カンポンはマレー系の民族の村落共同体です。カンポンの人々の連帯意識はとても強く、血のつながりがなくても、何かにつけ助け合います。このような場所なので、逆によそ者が侵入すると警戒されるような気がします。
市街地を離れて少し郊外へ出るとカンポンが点在しています。
カンポンは川に沿って在ることが多いようです。
(生活の利便性やイスラム教の礼拝前に体を清めるのに川の水を用います。)
カンポンには比較的大きな庭を持つ高床式の住居がポツンポツンと建っています。高床式の家は、通気性が良い、獣や害虫の侵入を防ぐ、スコールによる洪水をしのぐことができる等、熱帯の暮らしに適したスタイルです。
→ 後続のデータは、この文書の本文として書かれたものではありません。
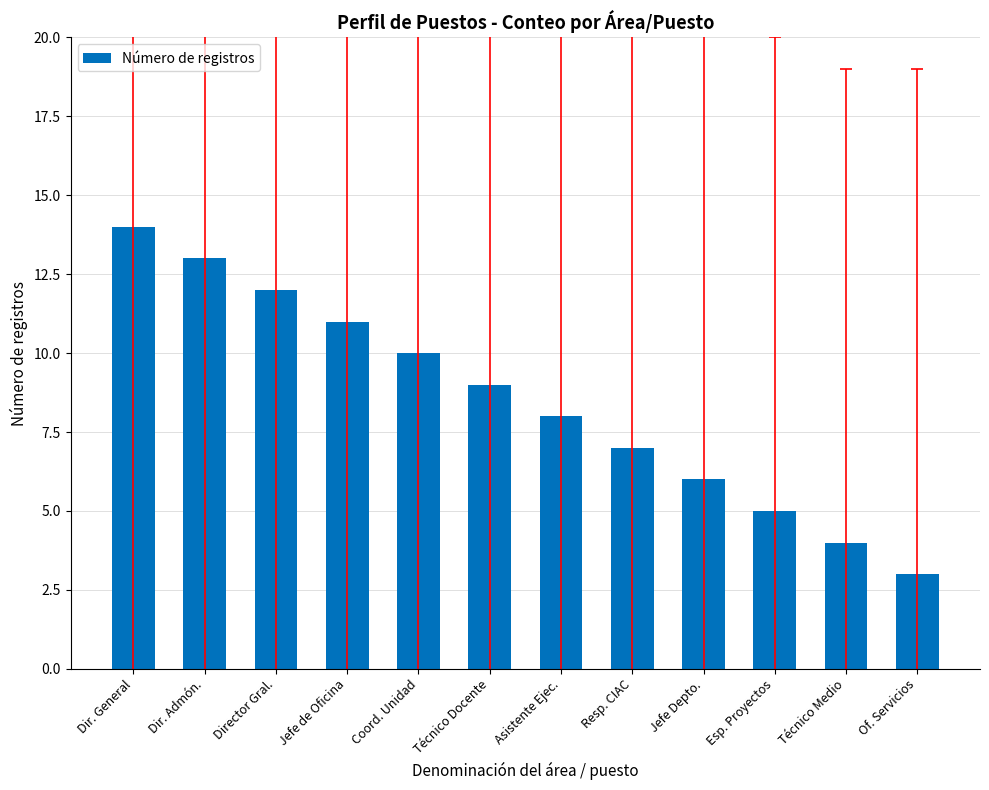

Rank the categories by value from lowest to highest.

Of. Servicios, Técnico Medio, Esp. Proyectos, Jefe Depto., Resp. CIAC, Asistente Ejec., Técnico Docente, Coord. Unidad, Jefe de Oficina, Director Gral., Dir. Admón., Dir. General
どの住居も木造、トタン屋根の質素な家ですが、家の周りや庭はとても広くすっきりしていて綺麗です。
カンポンの中心には必ずカンポン・モスク(村のイスラム教寺院)が建てられています。
集会所、公民館、葬儀所などの役割も兼ねているようです。
マレーシアの近代化は、このようなカンポンに住む貧乏なマレー系の人々が、都会に住む金持ちの中国系の人々と協力しながら、企業のホワイトカラー層を形成していくということのようですが、カンポンのゆったりとした暮らしぶりを見ていると、近代化が必ずしも幸せとは感じられません。
カンポンの家庭には子供が4~5人いるのが普通で、都会の家庭の2倍ほどです。子供が多いカンポンの人々の方が豊かで幸福なんじゃないかと思うことがあります。のどかで、人間味あふれるカンポンがいつまでも生き続けることを願いたいものです。